- TASK BRIEF
Word for word, set down the entries below.

- SUPPLIED MATERIAL
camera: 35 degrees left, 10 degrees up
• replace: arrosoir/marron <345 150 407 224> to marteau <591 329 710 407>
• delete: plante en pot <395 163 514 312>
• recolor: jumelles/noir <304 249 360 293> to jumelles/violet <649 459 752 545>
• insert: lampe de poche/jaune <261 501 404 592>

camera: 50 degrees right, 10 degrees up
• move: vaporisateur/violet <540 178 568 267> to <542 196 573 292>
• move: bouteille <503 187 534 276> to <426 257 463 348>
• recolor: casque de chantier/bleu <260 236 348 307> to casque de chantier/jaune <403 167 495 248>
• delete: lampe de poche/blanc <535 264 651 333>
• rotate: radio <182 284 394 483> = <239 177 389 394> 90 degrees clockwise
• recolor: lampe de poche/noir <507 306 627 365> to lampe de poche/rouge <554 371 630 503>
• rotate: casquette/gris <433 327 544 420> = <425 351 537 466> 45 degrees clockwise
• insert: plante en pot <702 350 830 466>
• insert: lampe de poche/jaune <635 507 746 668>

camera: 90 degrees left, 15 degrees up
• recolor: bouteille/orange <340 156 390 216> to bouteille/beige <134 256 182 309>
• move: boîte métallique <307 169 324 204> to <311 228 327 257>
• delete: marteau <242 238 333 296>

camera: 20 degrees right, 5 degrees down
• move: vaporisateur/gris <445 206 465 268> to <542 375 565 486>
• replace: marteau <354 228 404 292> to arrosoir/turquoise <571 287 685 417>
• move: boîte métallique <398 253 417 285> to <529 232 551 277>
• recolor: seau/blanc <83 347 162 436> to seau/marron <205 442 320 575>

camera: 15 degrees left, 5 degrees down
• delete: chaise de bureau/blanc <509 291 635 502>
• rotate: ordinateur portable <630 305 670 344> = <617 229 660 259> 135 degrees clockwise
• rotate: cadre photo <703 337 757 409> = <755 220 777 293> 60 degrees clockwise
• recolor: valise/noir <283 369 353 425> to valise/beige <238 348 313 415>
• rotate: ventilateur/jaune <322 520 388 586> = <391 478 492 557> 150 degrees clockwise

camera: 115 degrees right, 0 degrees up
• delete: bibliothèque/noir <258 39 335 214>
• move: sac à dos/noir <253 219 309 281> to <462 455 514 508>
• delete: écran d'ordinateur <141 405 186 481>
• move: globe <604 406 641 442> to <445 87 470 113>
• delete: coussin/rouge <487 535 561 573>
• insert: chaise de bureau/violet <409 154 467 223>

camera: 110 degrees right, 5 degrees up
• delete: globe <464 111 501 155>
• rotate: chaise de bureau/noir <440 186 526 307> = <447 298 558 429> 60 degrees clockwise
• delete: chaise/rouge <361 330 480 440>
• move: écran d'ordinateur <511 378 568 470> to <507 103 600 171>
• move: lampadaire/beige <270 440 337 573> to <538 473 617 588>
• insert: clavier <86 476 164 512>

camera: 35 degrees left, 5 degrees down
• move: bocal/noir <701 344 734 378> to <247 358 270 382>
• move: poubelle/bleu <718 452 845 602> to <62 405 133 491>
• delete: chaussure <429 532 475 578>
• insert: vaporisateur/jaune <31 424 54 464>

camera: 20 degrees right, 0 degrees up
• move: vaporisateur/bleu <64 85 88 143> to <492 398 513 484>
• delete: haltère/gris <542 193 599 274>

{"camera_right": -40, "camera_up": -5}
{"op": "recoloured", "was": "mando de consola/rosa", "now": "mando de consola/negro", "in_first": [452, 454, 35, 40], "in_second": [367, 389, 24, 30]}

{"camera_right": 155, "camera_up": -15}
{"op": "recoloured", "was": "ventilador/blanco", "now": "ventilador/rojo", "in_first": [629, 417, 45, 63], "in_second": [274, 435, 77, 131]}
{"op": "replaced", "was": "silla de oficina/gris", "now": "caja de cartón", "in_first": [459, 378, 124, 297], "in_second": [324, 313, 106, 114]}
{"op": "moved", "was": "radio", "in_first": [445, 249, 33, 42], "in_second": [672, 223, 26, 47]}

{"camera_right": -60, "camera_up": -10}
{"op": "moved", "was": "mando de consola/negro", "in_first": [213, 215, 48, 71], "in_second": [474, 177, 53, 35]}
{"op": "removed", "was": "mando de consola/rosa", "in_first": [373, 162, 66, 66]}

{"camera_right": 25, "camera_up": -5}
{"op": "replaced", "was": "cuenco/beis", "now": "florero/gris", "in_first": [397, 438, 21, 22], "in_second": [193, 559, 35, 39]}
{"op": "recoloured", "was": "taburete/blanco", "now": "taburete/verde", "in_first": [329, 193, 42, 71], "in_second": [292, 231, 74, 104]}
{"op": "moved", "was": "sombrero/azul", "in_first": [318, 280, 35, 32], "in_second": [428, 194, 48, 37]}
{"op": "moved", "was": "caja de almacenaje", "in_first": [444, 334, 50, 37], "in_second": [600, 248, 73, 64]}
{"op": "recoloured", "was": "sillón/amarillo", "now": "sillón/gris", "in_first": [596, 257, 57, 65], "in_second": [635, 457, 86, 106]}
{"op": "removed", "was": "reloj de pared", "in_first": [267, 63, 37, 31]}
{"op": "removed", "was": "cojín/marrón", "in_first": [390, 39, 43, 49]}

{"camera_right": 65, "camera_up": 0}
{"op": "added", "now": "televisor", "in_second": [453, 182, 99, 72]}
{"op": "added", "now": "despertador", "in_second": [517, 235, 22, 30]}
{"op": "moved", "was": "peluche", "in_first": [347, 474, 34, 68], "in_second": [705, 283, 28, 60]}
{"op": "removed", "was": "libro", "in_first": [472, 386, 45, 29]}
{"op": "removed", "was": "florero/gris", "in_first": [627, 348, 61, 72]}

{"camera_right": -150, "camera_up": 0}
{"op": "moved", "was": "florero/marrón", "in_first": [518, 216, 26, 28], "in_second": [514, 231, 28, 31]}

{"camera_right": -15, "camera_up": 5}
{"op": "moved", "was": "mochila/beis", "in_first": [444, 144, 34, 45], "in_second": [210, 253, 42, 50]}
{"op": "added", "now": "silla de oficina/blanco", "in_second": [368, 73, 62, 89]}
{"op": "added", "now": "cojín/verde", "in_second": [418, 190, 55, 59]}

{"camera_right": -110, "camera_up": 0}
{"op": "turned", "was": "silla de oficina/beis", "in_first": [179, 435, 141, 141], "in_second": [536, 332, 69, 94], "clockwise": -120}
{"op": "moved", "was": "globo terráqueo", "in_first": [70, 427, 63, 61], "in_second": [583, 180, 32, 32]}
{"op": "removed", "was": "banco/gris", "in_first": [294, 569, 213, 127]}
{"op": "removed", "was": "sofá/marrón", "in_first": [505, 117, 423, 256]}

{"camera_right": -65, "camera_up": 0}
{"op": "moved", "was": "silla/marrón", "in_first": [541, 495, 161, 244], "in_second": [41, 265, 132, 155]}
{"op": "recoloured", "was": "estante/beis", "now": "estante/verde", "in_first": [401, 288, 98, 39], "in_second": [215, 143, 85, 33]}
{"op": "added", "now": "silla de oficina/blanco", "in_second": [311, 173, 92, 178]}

- RESULT FOR THIS EXERCISE
camera: 35 degrees left, 10 degrees up
• replace: arrosoir/marron <345 150 407 224> to marteau <591 329 710 407>
• delete: plante en pot <395 163 514 312>
• recolor: jumelles/noir <304 249 360 293> to jumelles/violet <649 459 752 545>
• insert: lampe de poche/jaune <261 501 404 592>

camera: 50 degrees right, 10 degrees up
• move: vaporisateur/violet <540 178 568 267> to <542 196 573 292>
• move: bouteille <503 187 534 276> to <426 257 463 348>
• recolor: casque de chantier/bleu <260 236 348 307> to casque de chantier/jaune <403 167 495 248>
• delete: lampe de poche/blanc <535 264 651 333>
• rotate: radio <182 284 394 483> = <239 177 389 394> 90 degrees clockwise
• recolor: lampe de poche/noir <507 306 627 365> to lampe de poche/rouge <554 371 630 503>
• rotate: casquette/gris <433 327 544 420> = <425 351 537 466> 45 degrees clockwise
• insert: plante en pot <702 350 830 466>
• insert: lampe de poche/jaune <635 507 746 668>

camera: 90 degrees left, 15 degrees up
• recolor: bouteille/orange <340 156 390 216> to bouteille/beige <134 256 182 309>
• move: boîte métallique <307 169 324 204> to <311 228 327 257>
• delete: marteau <242 238 333 296>

camera: 20 degrees right, 5 degrees down
• move: vaporisateur/gris <445 206 465 268> to <542 375 565 486>
• replace: marteau <354 228 404 292> to arrosoir/turquoise <571 287 685 417>
• move: boîte métallique <398 253 417 285> to <529 232 551 277>
• recolor: seau/blanc <83 347 162 436> to seau/marron <205 442 320 575>

camera: 15 degrees left, 5 degrees down
• delete: chaise de bureau/blanc <509 291 635 502>
• rotate: ordinateur portable <630 305 670 344> = <617 229 660 259> 135 degrees clockwise
• rotate: cadre photo <703 337 757 409> = <755 220 777 293> 60 degrees clockwise
• recolor: valise/noir <283 369 353 425> to valise/beige <238 348 313 415>
• rotate: ventilateur/jaune <322 520 388 586> = <391 478 492 557> 150 degrees clockwise

camera: 115 degrees right, 0 degrees up
• delete: bibliothèque/noir <258 39 335 214>
• move: sac à dos/noir <253 219 309 281> to <462 455 514 508>
• delete: écran d'ordinateur <141 405 186 481>
• move: globe <604 406 641 442> to <445 87 470 113>
• delete: coussin/rouge <487 535 561 573>
• insert: chaise de bureau/violet <409 154 467 223>

camera: 110 degrees right, 5 degrees up
• delete: globe <464 111 501 155>
• rotate: chaise de bureau/noir <440 186 526 307> = <447 298 558 429> 60 degrees clockwise
• delete: chaise/rouge <361 330 480 440>
• move: écran d'ordinateur <511 378 568 470> to <507 103 600 171>
• move: lampadaire/beige <270 440 337 573> to <538 473 617 588>
• insert: clavier <86 476 164 512>

camera: 35 degrees left, 5 degrees down
• move: bocal/noir <701 344 734 378> to <247 358 270 382>
• move: poubelle/bleu <718 452 845 602> to <62 405 133 491>
• delete: chaussure <429 532 475 578>
• insert: vaporisateur/jaune <31 424 54 464>

camera: 20 degrees right, 0 degrees up
• move: vaporisateur/bleu <64 85 88 143> to <492 398 513 484>
• delete: haltère/gris <542 193 599 274>

{"camera_right": -40, "camera_up": -5}
{"op": "recoloured", "was": "mando de consola/rosa", "now": "mando de consola/negro", "in_first": [452, 454, 35, 40], "in_second": [367, 389, 24, 30]}

{"camera_right": 155, "camera_up": -15}
{"op": "recoloured", "was": "ventilador/blanco", "now": "ventilador/rojo", "in_first": [629, 417, 45, 63], "in_second": [274, 435, 77, 131]}
{"op": "replaced", "was": "silla de oficina/gris", "now": "caja de cartón", "in_first": [459, 378, 124, 297], "in_second": [324, 313, 106, 114]}
{"op": "moved", "was": "radio", "in_first": [445, 249, 33, 42], "in_second": [672, 223, 26, 47]}

{"camera_right": -60, "camera_up": -10}
{"op": "moved", "was": "mando de consola/negro", "in_first": [213, 215, 48, 71], "in_second": [474, 177, 53, 35]}
{"op": "removed", "was": "mando de consola/rosa", "in_first": [373, 162, 66, 66]}

{"camera_right": 25, "camera_up": -5}
{"op": "replaced", "was": "cuenco/beis", "now": "florero/gris", "in_first": [397, 438, 21, 22], "in_second": [193, 559, 35, 39]}
{"op": "recoloured", "was": "taburete/blanco", "now": "taburete/verde", "in_first": [329, 193, 42, 71], "in_second": [292, 231, 74, 104]}
{"op": "moved", "was": "sombrero/azul", "in_first": [318, 280, 35, 32], "in_second": [428, 194, 48, 37]}
{"op": "moved", "was": "caja de almacenaje", "in_first": [444, 334, 50, 37], "in_second": [600, 248, 73, 64]}
{"op": "recoloured", "was": "sillón/amarillo", "now": "sillón/gris", "in_first": [596, 257, 57, 65], "in_second": [635, 457, 86, 106]}
{"op": "removed", "was": "reloj de pared", "in_first": [267, 63, 37, 31]}
{"op": "removed", "was": "cojín/marrón", "in_first": [390, 39, 43, 49]}

{"camera_right": 65, "camera_up": 0}
{"op": "added", "now": "televisor", "in_second": [453, 182, 99, 72]}
{"op": "added", "now": "despertador", "in_second": [517, 235, 22, 30]}
{"op": "moved", "was": "peluche", "in_first": [347, 474, 34, 68], "in_second": [705, 283, 28, 60]}
{"op": "removed", "was": "libro", "in_first": [472, 386, 45, 29]}
{"op": "removed", "was": "florero/gris", "in_first": [627, 348, 61, 72]}

{"camera_right": -150, "camera_up": 0}
{"op": "moved", "was": "florero/marrón", "in_first": [518, 216, 26, 28], "in_second": [514, 231, 28, 31]}

{"camera_right": -15, "camera_up": 5}
{"op": "moved", "was": "mochila/beis", "in_first": [444, 144, 34, 45], "in_second": [210, 253, 42, 50]}
{"op": "added", "now": "silla de oficina/blanco", "in_second": [368, 73, 62, 89]}
{"op": "added", "now": "cojín/verde", "in_second": [418, 190, 55, 59]}

{"camera_right": -110, "camera_up": 0}
{"op": "turned", "was": "silla de oficina/beis", "in_first": [179, 435, 141, 141], "in_second": [536, 332, 69, 94], "clockwise": -120}
{"op": "moved", "was": "globo terráqueo", "in_first": [70, 427, 63, 61], "in_second": [583, 180, 32, 32]}
{"op": "removed", "was": "banco/gris", "in_first": [294, 569, 213, 127]}
{"op": "removed", "was": "sofá/marrón", "in_first": [505, 117, 423, 256]}

{"camera_right": -65, "camera_up": 0}
{"op": "moved", "was": "silla/marrón", "in_first": [541, 495, 161, 244], "in_second": [41, 265, 132, 155]}
{"op": "recoloured", "was": "estante/beis", "now": "estante/verde", "in_first": [401, 288, 98, 39], "in_second": [215, 143, 85, 33]}
{"op": "added", "now": "silla de oficina/blanco", "in_second": [311, 173, 92, 178]}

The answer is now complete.